Your goal: Put each line of the records below into a JSON list of strings, one string per line with blank lines skipped, beginning with the line that contains "Мокасини жіночі шкіряні зі" and ending with the line that contains "29 декабря 2015", both included. Leave out every other line.

Supplied material:

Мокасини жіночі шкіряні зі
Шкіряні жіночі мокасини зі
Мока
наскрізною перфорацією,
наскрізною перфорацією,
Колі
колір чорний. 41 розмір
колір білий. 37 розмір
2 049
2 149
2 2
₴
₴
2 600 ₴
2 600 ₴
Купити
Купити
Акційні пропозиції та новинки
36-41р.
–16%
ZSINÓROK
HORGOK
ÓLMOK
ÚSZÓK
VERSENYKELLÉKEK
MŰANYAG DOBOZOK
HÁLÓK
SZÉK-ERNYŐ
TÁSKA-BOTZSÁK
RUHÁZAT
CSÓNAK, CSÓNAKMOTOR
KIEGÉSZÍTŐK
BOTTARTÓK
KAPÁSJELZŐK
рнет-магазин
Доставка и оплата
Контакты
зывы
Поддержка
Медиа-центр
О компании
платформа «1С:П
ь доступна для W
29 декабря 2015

---

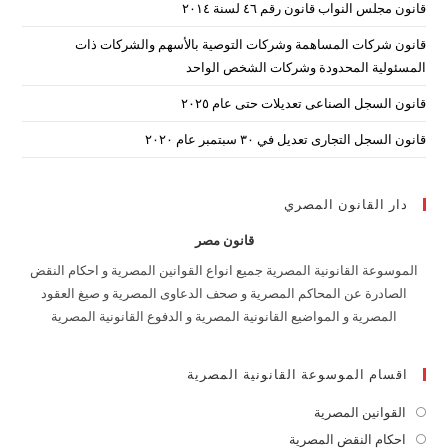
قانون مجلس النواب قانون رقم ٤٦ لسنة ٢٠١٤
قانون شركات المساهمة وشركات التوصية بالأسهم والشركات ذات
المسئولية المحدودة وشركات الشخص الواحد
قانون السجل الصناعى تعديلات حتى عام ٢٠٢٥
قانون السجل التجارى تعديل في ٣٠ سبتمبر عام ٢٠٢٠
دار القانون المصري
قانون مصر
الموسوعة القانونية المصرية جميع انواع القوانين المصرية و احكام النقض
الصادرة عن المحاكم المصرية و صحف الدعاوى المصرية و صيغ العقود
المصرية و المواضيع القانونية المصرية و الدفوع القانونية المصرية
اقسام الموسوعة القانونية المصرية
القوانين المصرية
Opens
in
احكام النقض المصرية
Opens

Solution for this problem:
[
  "Мокасини жіночі шкіряні зі",
  "Шкіряні жіночі мокасини зі",
  "Мока",
  "наскрізною перфорацією,",
  "наскрізною перфорацією,",
  "Колі",
  "колір чорний. 41 розмір",
  "колір білий. 37 розмір",
  "2 049",
  "2 149",
  "2 2",
  "₴",
  "₴",
  "2 600 ₴",
  "2 600 ₴",
  "Купити",
  "Купити",
  "Акційні пропозиції та новинки",
  "36-41р.",
  "–16%",
  "ZSINÓROK",
  "HORGOK",
  "ÓLMOK",
  "ÚSZÓK",
  "VERSENYKELLÉKEK",
  "MŰANYAG DOBOZOK",
  "HÁLÓK",
  "SZÉK-ERNYŐ",
  "TÁSKA-BOTZSÁK",
  "RUHÁZAT",
  "CSÓNAK, CSÓNAKMOTOR",
  "KIEGÉSZÍTŐK",
  "BOTTARTÓK",
  "KAPÁSJELZŐK",
  "рнет-магазин",
  "Доставка и оплата",
  "Контакты",
  "зывы",
  "Поддержка",
  "Медиа-центр",
  "О компании",
  "платформа «1С:П",
  "ь доступна для W",
  "29 декабря 2015"
]